Reproduce the text on HD 179791 between "Characteristics" and "(189 ± 2 pc)", inclusive, renaming "Characteristics" to "Properties".
══ EXTRACTED TEXT ══
HD 179791

Observation data Epoch J2000 Equinox ICRS
- Constellation: Aquila
- Right ascension: 19^{h} 13^{m} 44.03146^{s}
- Declination: +05° 30′ 56.1725″
- Apparent magnitude (V): 6.48

Characteristics
- Evolutionary stage: main sequence
- Spectral type: A3 V
- U−B color index: +0.10
- B−V color index: +0.09
- Variable type: suspected

Astrometry
- Radial velocity (R_{v}): +16.2 km/s
- Proper motion (μ): RA: +6.819 mas/yr Dec.: −9.809 mas/yr
- Parallax (π): 5.2966±0.0569 mas
- Distance: 616 ± 7 ly (189 ± 2 pc)
- Absolute magnitude (M_{V}): 0.66

Details
- Mass: 2.55±0.15 M_{☉}
- Radius: 2.5 R_{☉}
- Luminosity: 65.8+21.0 −16.0 L_{☉}
- Temperature: 8912+166 −162 K
- Rotational velocity (v sin i): 196 km/s
- Other designations: NSV 11827, BD+05°4081, HD 179791, HIP 94478, HR 7288, SAO 124410

Database references
- SIMBAD: data

= HD 179791 =

Star in the constellation Aquila

HD 179791 is suspected variable star in the equatorial constellation of Aquila. It is a challenge to see with the naked eye even under good viewing conditions, having an apparent visual magnitude of 6.48. The distance to HD 179791 can be estimated from its annual parallax shift of 5.3 mas, which yields a value of 616 light years. It is moving further from the Earth with a heliocentric radial velocity of +16 km/s. Astrometric measurements of the star show changes in motion that may indicate it is a member of a close binary system.
═══
══ DATA UNDER STUDY ══
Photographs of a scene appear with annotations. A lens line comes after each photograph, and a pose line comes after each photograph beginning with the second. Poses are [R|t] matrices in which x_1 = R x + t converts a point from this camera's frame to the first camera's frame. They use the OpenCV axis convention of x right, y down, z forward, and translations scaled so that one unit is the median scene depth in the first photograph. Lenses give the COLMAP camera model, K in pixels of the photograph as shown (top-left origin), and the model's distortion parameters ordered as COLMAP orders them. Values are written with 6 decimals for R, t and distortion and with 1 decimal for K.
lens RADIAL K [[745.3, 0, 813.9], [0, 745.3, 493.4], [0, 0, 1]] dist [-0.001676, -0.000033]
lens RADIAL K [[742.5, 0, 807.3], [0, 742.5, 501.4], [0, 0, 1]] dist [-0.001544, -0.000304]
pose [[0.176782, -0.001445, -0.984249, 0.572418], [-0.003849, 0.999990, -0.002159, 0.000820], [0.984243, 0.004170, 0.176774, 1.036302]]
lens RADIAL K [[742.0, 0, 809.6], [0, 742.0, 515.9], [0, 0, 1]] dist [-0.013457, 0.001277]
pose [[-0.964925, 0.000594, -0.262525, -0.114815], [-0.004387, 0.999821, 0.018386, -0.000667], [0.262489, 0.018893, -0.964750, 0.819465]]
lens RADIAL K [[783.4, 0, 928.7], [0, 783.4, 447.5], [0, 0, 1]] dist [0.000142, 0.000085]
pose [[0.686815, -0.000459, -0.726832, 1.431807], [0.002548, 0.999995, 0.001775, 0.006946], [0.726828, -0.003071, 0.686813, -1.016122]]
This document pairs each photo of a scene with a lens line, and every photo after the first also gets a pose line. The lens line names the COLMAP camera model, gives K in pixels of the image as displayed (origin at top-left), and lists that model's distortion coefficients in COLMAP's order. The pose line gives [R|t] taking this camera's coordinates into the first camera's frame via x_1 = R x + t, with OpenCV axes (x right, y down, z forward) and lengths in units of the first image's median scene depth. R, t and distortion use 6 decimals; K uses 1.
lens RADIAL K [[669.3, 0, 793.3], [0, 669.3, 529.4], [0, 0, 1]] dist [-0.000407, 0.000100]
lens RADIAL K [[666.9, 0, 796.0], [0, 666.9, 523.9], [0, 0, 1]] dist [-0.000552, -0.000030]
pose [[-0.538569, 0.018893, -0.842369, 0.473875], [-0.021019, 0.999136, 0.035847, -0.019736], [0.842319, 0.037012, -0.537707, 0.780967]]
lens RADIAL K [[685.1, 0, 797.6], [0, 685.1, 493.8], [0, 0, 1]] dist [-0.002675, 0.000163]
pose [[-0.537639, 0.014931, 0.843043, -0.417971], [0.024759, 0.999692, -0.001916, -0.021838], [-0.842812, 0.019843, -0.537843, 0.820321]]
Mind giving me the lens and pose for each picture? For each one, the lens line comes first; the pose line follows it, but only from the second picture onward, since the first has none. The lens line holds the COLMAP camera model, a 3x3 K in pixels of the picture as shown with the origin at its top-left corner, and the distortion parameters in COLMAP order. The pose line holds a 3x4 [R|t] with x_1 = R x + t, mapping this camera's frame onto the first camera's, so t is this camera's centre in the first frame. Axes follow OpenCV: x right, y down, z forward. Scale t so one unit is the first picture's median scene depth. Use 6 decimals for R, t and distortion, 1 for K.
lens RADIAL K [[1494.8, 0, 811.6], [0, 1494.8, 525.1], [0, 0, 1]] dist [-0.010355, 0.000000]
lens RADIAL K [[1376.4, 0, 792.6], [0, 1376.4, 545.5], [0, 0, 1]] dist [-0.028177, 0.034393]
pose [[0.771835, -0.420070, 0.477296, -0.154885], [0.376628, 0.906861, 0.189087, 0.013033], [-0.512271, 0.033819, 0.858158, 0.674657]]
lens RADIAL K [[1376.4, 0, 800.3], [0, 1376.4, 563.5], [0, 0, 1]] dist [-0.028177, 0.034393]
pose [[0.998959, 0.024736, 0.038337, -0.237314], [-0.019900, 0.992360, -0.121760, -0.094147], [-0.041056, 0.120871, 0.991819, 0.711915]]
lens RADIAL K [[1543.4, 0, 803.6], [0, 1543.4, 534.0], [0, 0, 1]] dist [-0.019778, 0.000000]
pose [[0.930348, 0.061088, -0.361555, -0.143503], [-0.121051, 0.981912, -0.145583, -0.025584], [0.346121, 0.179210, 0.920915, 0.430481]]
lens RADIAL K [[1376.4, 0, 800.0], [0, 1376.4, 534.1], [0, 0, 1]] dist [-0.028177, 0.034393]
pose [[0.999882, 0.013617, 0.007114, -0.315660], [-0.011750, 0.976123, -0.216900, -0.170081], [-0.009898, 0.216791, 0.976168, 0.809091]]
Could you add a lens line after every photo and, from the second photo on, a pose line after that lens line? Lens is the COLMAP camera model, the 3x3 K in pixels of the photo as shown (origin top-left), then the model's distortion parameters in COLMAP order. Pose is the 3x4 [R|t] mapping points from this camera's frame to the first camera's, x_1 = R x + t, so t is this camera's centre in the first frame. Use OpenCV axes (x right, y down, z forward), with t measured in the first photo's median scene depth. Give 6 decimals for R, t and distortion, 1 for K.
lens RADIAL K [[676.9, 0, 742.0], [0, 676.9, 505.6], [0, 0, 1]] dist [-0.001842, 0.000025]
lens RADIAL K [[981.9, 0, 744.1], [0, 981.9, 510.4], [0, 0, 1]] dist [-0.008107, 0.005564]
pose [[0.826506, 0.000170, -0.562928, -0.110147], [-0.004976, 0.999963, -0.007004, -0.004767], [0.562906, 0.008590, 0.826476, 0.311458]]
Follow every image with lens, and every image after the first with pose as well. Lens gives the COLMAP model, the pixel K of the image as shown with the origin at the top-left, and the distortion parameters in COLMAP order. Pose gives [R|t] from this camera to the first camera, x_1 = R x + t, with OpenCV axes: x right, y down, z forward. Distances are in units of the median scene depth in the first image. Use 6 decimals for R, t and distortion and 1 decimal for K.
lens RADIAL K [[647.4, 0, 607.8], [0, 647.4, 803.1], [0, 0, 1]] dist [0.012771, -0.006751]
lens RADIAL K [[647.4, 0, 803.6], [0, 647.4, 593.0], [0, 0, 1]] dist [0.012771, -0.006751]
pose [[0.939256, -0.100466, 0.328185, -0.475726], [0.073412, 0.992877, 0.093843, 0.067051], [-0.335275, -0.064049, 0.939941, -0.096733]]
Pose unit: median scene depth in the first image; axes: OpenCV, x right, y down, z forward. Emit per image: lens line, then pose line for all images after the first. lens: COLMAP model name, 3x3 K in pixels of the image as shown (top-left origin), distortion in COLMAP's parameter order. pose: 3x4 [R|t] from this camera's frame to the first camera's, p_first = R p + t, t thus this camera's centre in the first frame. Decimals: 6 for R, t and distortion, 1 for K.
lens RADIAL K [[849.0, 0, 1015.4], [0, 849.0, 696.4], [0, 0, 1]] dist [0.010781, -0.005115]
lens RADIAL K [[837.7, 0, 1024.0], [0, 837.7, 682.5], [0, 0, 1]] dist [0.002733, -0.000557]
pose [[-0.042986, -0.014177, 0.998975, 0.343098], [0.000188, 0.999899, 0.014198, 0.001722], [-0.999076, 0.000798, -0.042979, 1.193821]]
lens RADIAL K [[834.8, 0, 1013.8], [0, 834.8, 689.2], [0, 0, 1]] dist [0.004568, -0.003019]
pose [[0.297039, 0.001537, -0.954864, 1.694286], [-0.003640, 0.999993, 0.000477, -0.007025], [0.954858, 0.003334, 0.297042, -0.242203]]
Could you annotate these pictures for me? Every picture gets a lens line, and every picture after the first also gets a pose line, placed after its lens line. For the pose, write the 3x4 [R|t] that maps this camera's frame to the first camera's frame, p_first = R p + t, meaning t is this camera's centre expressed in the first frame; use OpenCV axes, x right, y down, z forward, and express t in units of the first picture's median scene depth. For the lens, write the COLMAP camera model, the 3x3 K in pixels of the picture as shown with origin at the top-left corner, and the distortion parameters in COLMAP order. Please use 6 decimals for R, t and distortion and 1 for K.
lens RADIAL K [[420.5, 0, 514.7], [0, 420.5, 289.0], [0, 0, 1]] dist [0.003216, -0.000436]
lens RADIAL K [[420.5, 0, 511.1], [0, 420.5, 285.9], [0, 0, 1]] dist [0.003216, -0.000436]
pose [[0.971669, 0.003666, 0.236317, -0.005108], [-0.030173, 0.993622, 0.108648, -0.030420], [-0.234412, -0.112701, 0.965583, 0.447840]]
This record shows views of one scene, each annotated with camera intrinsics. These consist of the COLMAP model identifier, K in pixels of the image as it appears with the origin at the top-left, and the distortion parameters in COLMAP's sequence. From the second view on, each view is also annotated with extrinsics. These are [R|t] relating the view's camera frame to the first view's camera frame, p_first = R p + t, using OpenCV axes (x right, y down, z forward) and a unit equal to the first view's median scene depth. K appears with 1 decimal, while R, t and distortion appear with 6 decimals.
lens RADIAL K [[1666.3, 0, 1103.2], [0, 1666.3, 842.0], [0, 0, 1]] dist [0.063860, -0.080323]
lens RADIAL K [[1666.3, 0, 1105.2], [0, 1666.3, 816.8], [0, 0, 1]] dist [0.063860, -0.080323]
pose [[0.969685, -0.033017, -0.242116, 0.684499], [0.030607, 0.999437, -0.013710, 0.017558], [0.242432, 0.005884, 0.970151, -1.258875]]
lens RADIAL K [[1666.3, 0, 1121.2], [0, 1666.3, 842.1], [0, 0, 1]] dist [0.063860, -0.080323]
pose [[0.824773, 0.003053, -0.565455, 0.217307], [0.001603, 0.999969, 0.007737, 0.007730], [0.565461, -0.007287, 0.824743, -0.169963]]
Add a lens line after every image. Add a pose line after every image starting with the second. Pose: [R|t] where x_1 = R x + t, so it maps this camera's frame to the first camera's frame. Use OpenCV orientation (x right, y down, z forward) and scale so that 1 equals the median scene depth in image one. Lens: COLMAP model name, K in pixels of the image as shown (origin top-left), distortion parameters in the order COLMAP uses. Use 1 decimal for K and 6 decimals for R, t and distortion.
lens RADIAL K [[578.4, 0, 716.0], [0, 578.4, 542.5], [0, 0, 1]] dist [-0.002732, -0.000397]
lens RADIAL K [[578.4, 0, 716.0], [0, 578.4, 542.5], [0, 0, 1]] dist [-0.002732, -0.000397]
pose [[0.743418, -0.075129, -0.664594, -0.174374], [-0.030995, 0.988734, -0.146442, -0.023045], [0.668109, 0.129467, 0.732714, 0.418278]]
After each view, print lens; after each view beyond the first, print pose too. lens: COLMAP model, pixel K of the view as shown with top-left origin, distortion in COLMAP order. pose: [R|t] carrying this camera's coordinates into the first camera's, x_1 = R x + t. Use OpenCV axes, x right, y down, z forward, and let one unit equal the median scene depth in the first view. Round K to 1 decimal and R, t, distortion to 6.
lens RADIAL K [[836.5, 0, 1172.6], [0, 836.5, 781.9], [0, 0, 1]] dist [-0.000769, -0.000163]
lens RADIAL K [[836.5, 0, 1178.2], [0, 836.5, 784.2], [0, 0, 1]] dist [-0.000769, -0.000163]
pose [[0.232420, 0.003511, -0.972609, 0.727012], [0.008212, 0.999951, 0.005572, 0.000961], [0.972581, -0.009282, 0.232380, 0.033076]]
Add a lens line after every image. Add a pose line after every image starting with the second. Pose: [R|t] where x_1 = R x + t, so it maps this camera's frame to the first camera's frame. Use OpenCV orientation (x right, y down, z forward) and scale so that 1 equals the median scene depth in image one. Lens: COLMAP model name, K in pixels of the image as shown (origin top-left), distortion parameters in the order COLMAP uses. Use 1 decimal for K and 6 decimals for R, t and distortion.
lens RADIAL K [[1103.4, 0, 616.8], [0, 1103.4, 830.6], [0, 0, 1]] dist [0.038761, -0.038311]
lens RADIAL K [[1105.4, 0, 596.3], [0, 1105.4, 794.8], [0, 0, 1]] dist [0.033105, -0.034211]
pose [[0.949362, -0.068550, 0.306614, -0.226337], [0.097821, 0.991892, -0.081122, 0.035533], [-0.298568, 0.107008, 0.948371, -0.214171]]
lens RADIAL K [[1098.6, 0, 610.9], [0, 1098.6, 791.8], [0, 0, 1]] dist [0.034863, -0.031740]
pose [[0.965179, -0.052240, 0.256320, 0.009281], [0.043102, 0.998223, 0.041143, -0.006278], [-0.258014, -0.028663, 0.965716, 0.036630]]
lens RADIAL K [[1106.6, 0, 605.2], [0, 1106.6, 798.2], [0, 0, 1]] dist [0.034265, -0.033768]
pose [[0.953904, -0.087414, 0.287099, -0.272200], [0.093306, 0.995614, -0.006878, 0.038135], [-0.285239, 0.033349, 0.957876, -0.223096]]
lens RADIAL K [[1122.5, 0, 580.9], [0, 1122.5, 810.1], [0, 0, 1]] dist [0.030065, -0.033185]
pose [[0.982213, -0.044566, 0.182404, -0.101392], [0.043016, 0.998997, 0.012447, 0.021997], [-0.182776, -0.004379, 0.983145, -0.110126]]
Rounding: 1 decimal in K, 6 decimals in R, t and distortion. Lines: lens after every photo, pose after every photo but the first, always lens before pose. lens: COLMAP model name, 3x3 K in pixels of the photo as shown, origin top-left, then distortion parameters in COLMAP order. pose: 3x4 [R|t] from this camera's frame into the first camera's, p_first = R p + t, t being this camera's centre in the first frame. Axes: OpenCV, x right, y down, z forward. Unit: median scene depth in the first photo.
═══
* **SOLUTION**:
Properties
- Evolutionary stage: main sequence
- Spectral type: A3 V
- U−B color index: +0.10
- B−V color index: +0.09
- Variable type: suspected

Astrometry
- Radial velocity (R_{v}): +16.2 km/s
- Proper motion (μ): RA: +6.819 mas/yr Dec.: −9.809 mas/yr
- Parallax (π): 5.2966±0.0569 mas
- Distance: 616 ± 7 ly (189 ± 2 pc)